Q. Are some of these breakthrough cases/variants more dangerous or are they simply more contagious?

A. Everything is Delta now. Right now, 98% of all of our cases are Delta. Yes, you’re more likely to have a breakthrough with this variant than the ones before. But that’s how mutations work. The variants that stick around the longest are usually the nastiest ones. I’ve always said that this is a race against the variants. The longer it takes us all to get vaccinated/immune, the more likely it is for this virus to beat the vaccine. It’s super frustrating to think that we’re still talking about this in August of 2021. Many people just won’t get vaccinated. 

Q. If you feel crummy but you’re vaccinated, should you get tested?

A. Absolutely, yes. 

Q. How easy is it to get tested still? And is it free?

A. Symptomatic testing is still covered. The governmental and private payers are picking up the tab for this, so there’s no reason not to get tested if you think you might be showing symptoms. If patients come to us to get it done, we are still using PCR tests – these are hands-down the most reliable ones out there – and turnaround time is usually within 24 hours. 

Q. How worried should we be for our kids right now? How likely are we to pass the virus to them? 

A. I think, all told, the actual risk to an individual child getting very sick with COVID is still very, very small. Of all the pediatric patients we see at MUSC Children’s Health, we’ve only seen 180 hospitalized COVID cases since the pandemic began nearly a year and a half ago. In that time, we’ve only seen 30 cases of multisystem inflammatory syndrome in children (MIS-C), which is one of the main ways the virus manifests itself in kids. And of those 30, none of them were vaccinated – of course, some weren’t because they are too young – but still, kids getting really sick from COVID is still thankfully rare. That said, I think we’d all feel better if we could get our younger kids vaccinated, because one hospitalized child is too many. 

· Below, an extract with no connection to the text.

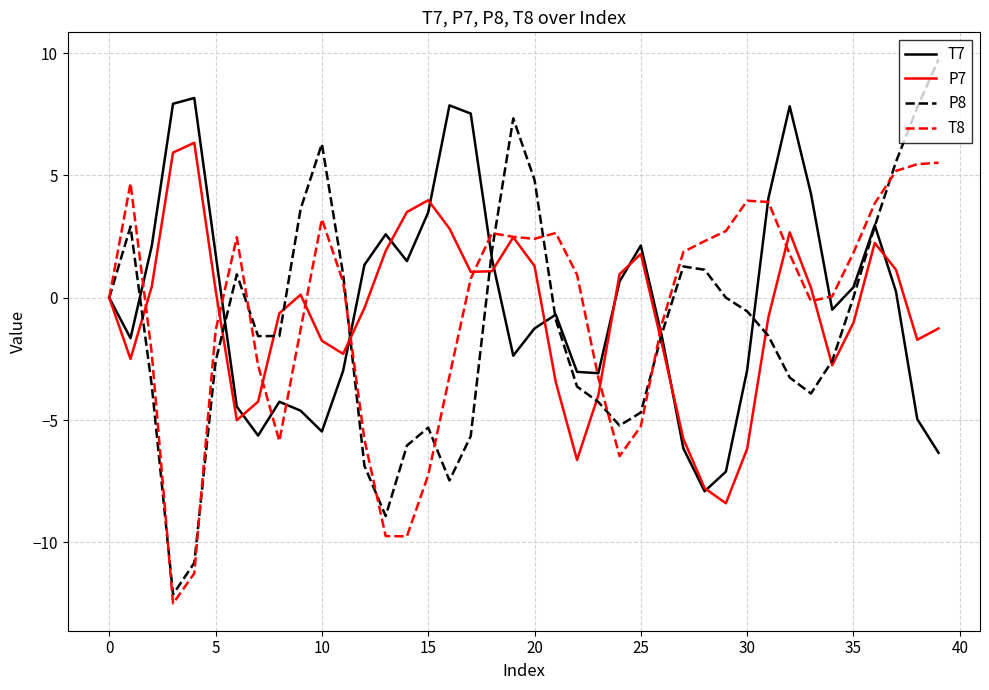

What is the highest value of the T8 series?

5.5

Q. So then, should parents be worried about in-person learning? 

A. We have seen more cases in the Charleston County School District this year than last year. Last year, we had good compliance with distancing and masking and barriers. And keep in mind that 30% of the kids weren’t physically there last school year. This time around everybody is on campus, there are no barriers and some schools are having a tough time enforcing the mask mandate. But even with all that going on, no, parents shouldn’t be afraid to send their kids to school. They just need to make sure their kids understand the importance of hand hygiene, distancing, masking – that sort of thing – and to let their parents know if there aren’t feeling quite right so they can get tested.

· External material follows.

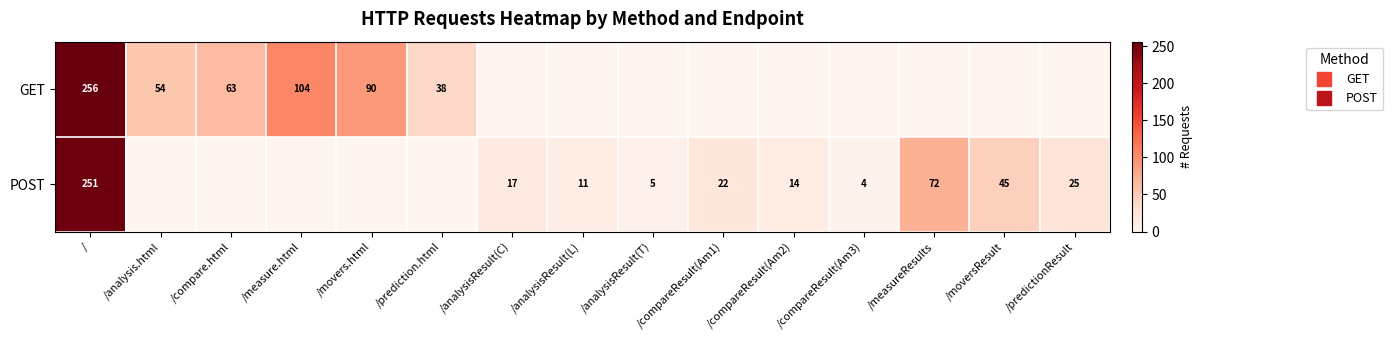

The GET series shows -147 at /measureResults. True or false?

False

Q. Any guesses as to when the vaccine will be available for the 11-year-old and younger group?

A. Realistically, I think we’re looking at winter. End of calendar year, first of next. 

Q. As a doctor, what scares you the most about the pandemic?

A. I’d say it’s the inability to help patients to make good health care decisions based on science. Because there’s no way for me to combat that problem. There is no solution outside of mandates. That honestly scares me the most – that there is the belief that the vaccine is unsafe to the point that people will go to great lengths to avoid it. And there’s no data that I can show them that will change their minds. In the early days, we were hopeful that with solid data and spreading the word that we would be able to overcome this hesitancy, but it didn’t work out that way, and now we’re coming up on nine months since the vaccines were released, and only 1 in 2 Americans are vaccinated. Also, I can’t help but to think, “What is the next mutation going to do?” We’re giving this thing way too much time to mutate. And every time it blows through a new human it gets an opportunity to mutate.